Wilcox lehnte sich auf dem Stuhl zurück. »Mr. Fuchs, ich gehe mit Ihnen konform, dass Ihr Gebiet ein gewalttätiger, gesetzloser Ort ist. Allerdings hat die Internationale Astronautenbehörde weder die Macht noch die gesetzliche Befugnis, als Polizei im Asteroidengürtel aufzutreten. Es obliegt den Bürgern des Gürtels selbst, für ihren Schutz Sorge zu tragen und eine Polizei zu organisieren.«

»Wir werden systematisch von Humphries Space Systems-Personal angegriffen!«, insistierte Fuchs.

»Ich konzediere Ihnen durchaus, dass Sie angegriffen werden«, erwiderte Wilcox mit einem traurigen und zugleich herablassenden Lächeln. »Sehr wahrscheinlich von Renegaten aus Ihrer gesetzlosen Bevölkerung. Mir liegen indes keine Beweise vor, die Humphries Space Systems auf irgendeine Art und Weise mit Ihren Problemen in Verbindung bringen.«

»Die wollen Sie nur nicht sehen!«, sagte Fuchs wütend.

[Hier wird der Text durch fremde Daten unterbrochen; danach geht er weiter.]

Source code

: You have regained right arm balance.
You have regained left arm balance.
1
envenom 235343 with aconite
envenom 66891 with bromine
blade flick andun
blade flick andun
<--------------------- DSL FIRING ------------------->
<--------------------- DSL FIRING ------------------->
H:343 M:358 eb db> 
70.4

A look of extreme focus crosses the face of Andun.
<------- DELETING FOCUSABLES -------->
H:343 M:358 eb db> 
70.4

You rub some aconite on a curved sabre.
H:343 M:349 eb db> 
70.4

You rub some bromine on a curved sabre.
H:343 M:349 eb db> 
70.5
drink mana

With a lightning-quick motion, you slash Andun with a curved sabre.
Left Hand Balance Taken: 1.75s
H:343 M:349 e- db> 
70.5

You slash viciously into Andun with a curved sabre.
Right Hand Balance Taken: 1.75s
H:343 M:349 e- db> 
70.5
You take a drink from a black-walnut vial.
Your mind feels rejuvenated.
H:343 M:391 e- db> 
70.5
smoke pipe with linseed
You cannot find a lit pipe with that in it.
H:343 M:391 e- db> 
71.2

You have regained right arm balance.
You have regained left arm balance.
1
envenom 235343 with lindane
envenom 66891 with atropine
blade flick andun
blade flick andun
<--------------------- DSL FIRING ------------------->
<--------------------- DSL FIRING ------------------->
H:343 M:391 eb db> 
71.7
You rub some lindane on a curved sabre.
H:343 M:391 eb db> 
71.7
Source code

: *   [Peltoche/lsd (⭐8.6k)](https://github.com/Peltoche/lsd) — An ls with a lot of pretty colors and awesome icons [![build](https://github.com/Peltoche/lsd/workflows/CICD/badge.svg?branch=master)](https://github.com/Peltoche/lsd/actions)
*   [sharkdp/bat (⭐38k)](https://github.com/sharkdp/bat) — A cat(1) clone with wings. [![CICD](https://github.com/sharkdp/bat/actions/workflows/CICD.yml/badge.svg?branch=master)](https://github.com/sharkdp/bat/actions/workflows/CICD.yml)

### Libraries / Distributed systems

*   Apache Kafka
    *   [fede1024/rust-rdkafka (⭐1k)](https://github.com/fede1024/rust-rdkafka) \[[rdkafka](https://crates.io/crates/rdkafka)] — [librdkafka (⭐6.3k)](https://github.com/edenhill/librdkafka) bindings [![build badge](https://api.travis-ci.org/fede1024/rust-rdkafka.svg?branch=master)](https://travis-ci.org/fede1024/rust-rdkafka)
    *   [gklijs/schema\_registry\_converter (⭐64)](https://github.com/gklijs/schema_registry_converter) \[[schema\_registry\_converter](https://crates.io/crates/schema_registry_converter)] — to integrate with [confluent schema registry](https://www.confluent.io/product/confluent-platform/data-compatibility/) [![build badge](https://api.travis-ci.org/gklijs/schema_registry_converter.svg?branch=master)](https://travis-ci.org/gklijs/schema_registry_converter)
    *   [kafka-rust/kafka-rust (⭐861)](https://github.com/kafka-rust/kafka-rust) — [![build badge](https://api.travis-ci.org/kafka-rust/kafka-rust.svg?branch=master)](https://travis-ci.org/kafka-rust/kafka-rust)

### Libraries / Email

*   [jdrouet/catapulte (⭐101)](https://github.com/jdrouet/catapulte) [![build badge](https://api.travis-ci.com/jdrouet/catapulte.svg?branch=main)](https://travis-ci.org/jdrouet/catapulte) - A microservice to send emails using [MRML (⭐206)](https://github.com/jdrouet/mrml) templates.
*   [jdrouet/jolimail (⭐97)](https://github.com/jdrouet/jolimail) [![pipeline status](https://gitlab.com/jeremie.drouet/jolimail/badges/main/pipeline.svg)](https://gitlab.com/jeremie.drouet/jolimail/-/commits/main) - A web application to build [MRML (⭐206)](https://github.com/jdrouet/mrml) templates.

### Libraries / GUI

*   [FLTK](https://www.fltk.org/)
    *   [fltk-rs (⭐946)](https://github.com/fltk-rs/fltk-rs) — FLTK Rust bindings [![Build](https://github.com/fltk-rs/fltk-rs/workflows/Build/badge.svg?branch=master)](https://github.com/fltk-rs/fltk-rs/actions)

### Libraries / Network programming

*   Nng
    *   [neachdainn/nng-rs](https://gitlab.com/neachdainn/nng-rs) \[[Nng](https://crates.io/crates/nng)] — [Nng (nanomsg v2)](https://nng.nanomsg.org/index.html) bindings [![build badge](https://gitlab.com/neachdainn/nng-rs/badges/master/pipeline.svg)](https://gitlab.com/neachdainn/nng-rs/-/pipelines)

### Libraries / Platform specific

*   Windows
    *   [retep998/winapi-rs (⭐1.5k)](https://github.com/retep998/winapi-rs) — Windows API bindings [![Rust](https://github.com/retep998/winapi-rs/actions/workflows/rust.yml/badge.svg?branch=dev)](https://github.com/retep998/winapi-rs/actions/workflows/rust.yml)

Wilcox starrte ihn kalt an. »Die Anhörung ist beendet«, sagte er.

»Aber Sie haben doch noch gar nicht …«

»Sie ist beendet«, sagte Wilcox schroff. Er stand auf, nahm seinen Computer, klappte ihn zu und verstaute ihn in der Tasche des Jacketts. Dann machte er kehrt und verließ den Raum; Fuchs blieb frustriert und wütend zurück.